Pour un amoureux déconfit, on ne pouvait être plus philosophe. Mais, sans doute, la soudaine passion du Corse n’avait-elle été qu’une lubie.

Rue Anatole-de-la-Forge, ils trouvèrent le salon vide. Le banquier s’étonna.

— Les amoureux devraient être là, dit-il. Il serait extraordinaire que Roland eût manqué à sa visite quotidienne.

Il sonna pour s’informer. Mais Mme Sarmange parut aussitôt.

C’était une excellente personne, très effacée et parfaitement incapable de s’émouvoir. Elle acceptait, avec une admirable égalité d’humeur les événements, bons ou mauvais, et cela seul expliquait qu’elle eût pu conserver, à travers l’existence mouvementée du banquier, l’inaltérable sérénité de ses traits.

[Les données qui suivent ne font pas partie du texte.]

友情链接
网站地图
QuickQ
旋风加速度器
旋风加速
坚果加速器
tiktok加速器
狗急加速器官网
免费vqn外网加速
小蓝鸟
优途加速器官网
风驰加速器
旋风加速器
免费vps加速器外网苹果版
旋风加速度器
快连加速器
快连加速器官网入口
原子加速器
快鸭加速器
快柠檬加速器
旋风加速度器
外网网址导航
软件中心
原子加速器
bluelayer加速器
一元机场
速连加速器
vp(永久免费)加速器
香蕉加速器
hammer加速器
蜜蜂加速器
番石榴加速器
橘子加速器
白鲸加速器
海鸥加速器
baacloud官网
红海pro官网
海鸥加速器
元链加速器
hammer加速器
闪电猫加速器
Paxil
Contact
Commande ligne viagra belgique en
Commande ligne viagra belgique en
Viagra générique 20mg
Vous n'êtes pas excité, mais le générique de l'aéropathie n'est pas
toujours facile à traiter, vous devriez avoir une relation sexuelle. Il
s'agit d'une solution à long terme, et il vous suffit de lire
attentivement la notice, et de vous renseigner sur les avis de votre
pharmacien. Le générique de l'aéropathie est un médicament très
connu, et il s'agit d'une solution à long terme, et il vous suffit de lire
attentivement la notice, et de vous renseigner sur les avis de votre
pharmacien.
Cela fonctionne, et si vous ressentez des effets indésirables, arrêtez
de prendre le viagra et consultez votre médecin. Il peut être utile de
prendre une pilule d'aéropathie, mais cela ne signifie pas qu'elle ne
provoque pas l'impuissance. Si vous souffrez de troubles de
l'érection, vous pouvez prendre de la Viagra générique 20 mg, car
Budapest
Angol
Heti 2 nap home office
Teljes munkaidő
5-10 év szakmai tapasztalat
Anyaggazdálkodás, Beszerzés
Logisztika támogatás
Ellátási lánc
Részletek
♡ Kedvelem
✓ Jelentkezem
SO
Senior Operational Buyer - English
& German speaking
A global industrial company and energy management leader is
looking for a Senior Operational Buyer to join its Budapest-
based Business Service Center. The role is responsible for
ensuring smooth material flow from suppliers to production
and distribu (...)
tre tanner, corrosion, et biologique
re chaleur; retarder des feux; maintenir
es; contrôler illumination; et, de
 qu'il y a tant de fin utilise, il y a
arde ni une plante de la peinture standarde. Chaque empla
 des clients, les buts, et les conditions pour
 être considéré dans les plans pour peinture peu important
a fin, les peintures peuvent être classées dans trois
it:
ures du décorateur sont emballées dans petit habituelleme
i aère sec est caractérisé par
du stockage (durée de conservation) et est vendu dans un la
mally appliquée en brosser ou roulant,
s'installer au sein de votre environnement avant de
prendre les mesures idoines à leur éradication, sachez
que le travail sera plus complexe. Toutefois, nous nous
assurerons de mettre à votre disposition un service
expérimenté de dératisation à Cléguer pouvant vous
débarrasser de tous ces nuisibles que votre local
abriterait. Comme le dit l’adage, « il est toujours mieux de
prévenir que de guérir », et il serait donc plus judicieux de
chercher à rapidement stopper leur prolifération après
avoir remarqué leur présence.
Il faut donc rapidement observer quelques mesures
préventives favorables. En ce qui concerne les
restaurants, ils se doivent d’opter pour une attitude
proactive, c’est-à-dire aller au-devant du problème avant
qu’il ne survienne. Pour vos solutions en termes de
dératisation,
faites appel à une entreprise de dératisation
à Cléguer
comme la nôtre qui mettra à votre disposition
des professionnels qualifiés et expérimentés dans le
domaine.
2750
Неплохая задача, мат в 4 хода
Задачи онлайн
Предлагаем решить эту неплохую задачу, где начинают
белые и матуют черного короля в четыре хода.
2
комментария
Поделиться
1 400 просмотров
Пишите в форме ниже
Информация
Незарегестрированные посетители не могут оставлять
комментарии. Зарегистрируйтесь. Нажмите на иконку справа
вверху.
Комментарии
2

— Violette est un peu en retard, déclara-t-elle paisiblement. Elle a éprouvé un gros chagrin, Roland vient de nous quitter pour un mystérieux voyage, décidé à l’improviste.

— Un voyage ! s’exclama le banquier. Roland est parti en voyage ! Qu’est-ce que c’est que cette histoire ?

— Je l’ignore. Mais il faut que quelque sérieux motif…

— Fichtre, oui !…

Flavien Sarmange s’interrompit. Violette entrait, très pâle, les yeux encore rouges et gonflés. Elle devait avoir beaucoup pleuré, et ses traits exprimaient une vive inquiétude.

Elle répondit à peine à la respectueuse courbette de Borsetti.

D’ailleurs, son père coupait court aux politesses.

— Pourquoi Roland est-il parti ? Tu dois le savoir, toi !

— Il est appelé brusquement en province pour une affaire excessivement importante.